To even begin to understand homophobia in Africa, you have to navigate all the complexities of a post-colonial era in which gays and lesbians are often scapegoated by corrupt politicians and misguided spiritual leaders for their nation’s socio-economic hardships. It’s a great onion of politics and spirituality that cannot be quickly and neatly unpeeled by Western-styled democracy and a shipment of bed nets. I want nothing more than freedom and equality for my gay brothers in Africa, but I have also seen that our demanding it outright, American-style, is often less than helpful. Still, we must keep trying. I would like to see more gay urban "Chad" types get involved.
As was the case in your earlier show, "The Jackson Heights Trilogy," you're doing double-duty in this show as both playwright and actor. Was this always your intent? Was there ever a conflict with director Ari Laura Kreith as to how the character should be portrayed? I hadn't really intended to play Jack in production, and was fortunate to see several terrific actors read the role in development before Ari asked me to do it myself. She and I don’t really have differences, we have discoveries, and there were many of them with this character. Jack turned out to be more complex and more conflicted than I’d first realized. In that, my process as an actor was no different that it might have been on any other play.
But unlike other projects, including "The Jackson Heights Trilogy," it’s been nearly impossible on this one to do the work of acting and the work of playwriting at the same time. In the past, I’ve worn both hats at once with great ease. This time it seems like one can spoil the other if I’m not very careful.

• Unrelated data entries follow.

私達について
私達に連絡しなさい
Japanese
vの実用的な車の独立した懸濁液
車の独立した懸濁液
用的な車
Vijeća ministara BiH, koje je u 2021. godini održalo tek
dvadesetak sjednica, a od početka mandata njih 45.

What surprised you most about Malawi throughout your own research? I’ve had tremendous support from people in and connected to Malawi throughout this whole process. I questioned whether I, as a white New Yorker, had any business writing a black Malawian character. I have been delightfully surprised, again and again, at the encouragement I’ve been given to do so.
In your own words, what would you say is the ultimate message of "Pirira"? The character I play in "Pirira" is an NGO worker dedicated to building latrines and drilling borewells in rural Malawi. Time and again, as soon as he’s laid in the pipe, villagers dig it up and sell it for scrap. His response? "Drill another hole. Sink more pipe." Though his motives for doing so are, to some degree, self-serving, he never gives up on trying to do some good. We must stay engaged in the fight to better this world for one another, in whatever way we can, even when it seems pointless or feels hopeless. It’s what we’re here to do.

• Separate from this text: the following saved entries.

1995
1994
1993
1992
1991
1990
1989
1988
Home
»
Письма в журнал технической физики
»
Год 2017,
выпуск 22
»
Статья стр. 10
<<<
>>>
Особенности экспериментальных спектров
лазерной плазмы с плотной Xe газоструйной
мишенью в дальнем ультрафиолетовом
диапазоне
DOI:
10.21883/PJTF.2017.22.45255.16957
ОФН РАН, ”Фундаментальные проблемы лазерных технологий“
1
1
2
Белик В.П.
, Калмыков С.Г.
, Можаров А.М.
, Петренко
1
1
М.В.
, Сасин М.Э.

Why? Because while we are not all the same -- and it’s naïve and maybe even dangerous to think so -- we are all connected. We do all share a common fate. We have not yet conquered hate or eradicated poverty, but I still believe that if more of us reached further afield, out of what’s comfortable, in an effort to help someone whose life and whose belief system may be very different than our own, we could make a real difference for all of humanity.

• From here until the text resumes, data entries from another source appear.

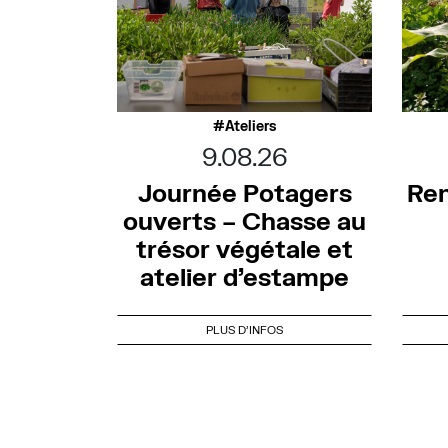
Ateliers
9.08.26
Journée Potagers
Ren
ouverts – Chasse au
trésor végétale et
atelier d’estampe
PLUS D'INFOS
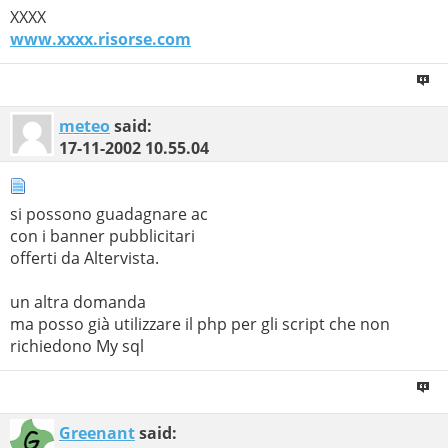
XXXX
www.xxxx.risorse.com
meteo
said:
17-11-2002
10.55.04
si possono guadagnare ac
con i banner pubblicitari
offerti da Altervista.
un altra domanda
ma posso già utilizzare il php per gli script che non
richiedono My sql
Greenant
said:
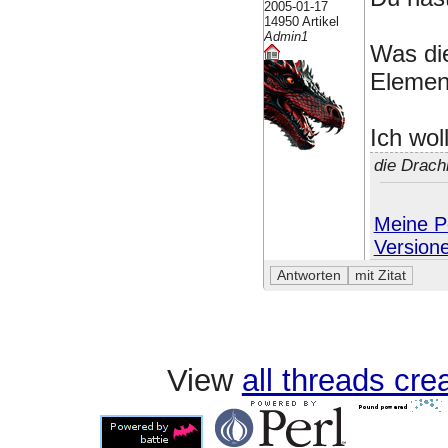
2005-01-17
14950 Artikel
Admin1
Was die
Element
Ich wol
die Drach
Meine Pe
Version
View
all threads cr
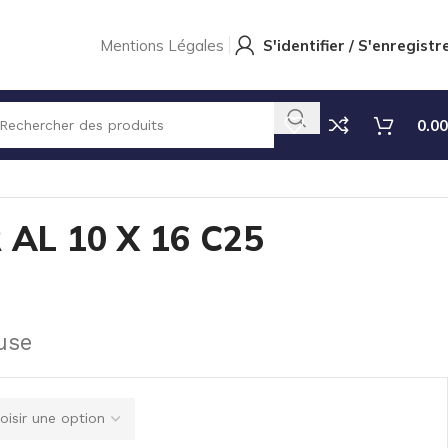
Mentions Légales
S'identifier / S'enregistr
0.00
 AL 10 X 16 C25
use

What's next for the show after the Off-Broadway run? We’d like to see this production travel to other cities. We’d like to work with other theater companies in the U.S. and abroad to bring the show to new audiences. And Theatre 167 will continue to create and support multi-cultural, multi-lingual performance that examines and celebrates the ways in which we are all deeply connected despite our cultural differences. I feel incredibly blessed to be a part such a mission. I know it has changed me. And isn’t that the first step in changing the world?